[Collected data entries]
====================
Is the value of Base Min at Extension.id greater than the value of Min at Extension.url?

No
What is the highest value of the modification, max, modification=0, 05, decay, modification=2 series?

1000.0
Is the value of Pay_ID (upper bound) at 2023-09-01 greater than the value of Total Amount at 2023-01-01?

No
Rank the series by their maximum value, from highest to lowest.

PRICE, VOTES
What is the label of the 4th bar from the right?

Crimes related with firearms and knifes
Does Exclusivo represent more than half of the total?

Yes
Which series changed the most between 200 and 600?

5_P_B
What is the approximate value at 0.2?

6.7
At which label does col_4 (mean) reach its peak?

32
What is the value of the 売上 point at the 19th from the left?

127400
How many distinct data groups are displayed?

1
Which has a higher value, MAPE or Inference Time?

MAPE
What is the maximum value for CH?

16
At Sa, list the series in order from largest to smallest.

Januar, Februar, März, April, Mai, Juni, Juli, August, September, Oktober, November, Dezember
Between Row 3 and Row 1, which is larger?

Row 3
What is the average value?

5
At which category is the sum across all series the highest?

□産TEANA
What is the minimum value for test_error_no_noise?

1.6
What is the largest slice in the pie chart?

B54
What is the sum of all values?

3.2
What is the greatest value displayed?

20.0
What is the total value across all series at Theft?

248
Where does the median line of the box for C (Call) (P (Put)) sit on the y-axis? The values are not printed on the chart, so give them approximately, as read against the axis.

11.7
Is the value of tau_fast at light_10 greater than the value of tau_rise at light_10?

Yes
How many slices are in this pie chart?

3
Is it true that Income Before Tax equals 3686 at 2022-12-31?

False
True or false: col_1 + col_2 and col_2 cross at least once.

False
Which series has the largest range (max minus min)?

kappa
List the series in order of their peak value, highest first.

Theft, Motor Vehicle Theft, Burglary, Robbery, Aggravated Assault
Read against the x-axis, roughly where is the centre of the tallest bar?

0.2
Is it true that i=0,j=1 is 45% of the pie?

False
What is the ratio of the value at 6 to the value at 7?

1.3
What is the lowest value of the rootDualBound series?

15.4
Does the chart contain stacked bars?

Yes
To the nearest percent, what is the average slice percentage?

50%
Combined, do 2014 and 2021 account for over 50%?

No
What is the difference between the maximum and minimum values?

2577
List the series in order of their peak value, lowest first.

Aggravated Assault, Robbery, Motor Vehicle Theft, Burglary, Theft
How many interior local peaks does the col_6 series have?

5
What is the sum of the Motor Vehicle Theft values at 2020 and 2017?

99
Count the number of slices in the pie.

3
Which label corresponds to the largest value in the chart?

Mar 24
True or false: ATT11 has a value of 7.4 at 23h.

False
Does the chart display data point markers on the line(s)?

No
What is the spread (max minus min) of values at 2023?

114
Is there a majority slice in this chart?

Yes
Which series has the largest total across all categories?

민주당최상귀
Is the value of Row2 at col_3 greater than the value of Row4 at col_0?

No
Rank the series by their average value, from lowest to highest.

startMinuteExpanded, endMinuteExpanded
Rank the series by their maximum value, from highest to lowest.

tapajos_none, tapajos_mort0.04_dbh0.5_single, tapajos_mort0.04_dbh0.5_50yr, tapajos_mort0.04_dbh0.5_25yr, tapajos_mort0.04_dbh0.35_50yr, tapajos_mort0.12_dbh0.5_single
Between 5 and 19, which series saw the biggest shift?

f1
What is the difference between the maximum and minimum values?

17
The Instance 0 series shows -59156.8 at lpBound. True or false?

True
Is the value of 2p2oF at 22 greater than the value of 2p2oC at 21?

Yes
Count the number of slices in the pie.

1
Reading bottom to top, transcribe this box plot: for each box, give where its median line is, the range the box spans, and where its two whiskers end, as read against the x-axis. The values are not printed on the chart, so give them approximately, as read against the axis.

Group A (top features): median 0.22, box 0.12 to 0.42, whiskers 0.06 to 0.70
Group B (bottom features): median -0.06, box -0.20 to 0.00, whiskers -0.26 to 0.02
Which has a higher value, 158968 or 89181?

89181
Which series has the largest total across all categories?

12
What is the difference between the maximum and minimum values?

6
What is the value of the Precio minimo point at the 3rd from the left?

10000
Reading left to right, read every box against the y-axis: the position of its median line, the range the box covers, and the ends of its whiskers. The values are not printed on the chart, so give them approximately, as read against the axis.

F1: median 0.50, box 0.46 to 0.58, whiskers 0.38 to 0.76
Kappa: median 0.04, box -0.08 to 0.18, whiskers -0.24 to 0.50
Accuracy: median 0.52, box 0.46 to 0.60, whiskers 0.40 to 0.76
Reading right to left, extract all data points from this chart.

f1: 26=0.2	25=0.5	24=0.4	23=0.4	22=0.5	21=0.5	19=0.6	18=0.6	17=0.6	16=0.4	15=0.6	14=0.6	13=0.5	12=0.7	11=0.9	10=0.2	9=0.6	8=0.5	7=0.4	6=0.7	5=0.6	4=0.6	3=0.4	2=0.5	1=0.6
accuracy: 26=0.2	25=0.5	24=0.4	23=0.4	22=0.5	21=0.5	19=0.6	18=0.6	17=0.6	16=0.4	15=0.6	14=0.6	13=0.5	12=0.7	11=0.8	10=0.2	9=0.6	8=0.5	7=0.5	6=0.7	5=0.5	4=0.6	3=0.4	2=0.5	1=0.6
====================
= Problem =
Pick out each line of the items above that contains the string "largest", matching case exactly, and copy those lines.

= Solution to this task =
At Sa, list the series in order from largest to smallest.
What is the largest slice in the pie chart?
Which series has the largest range (max minus min)?
Which label corresponds to the largest value in the chart?
Which series has the largest total across all categories?
Which series has the largest total across all categories?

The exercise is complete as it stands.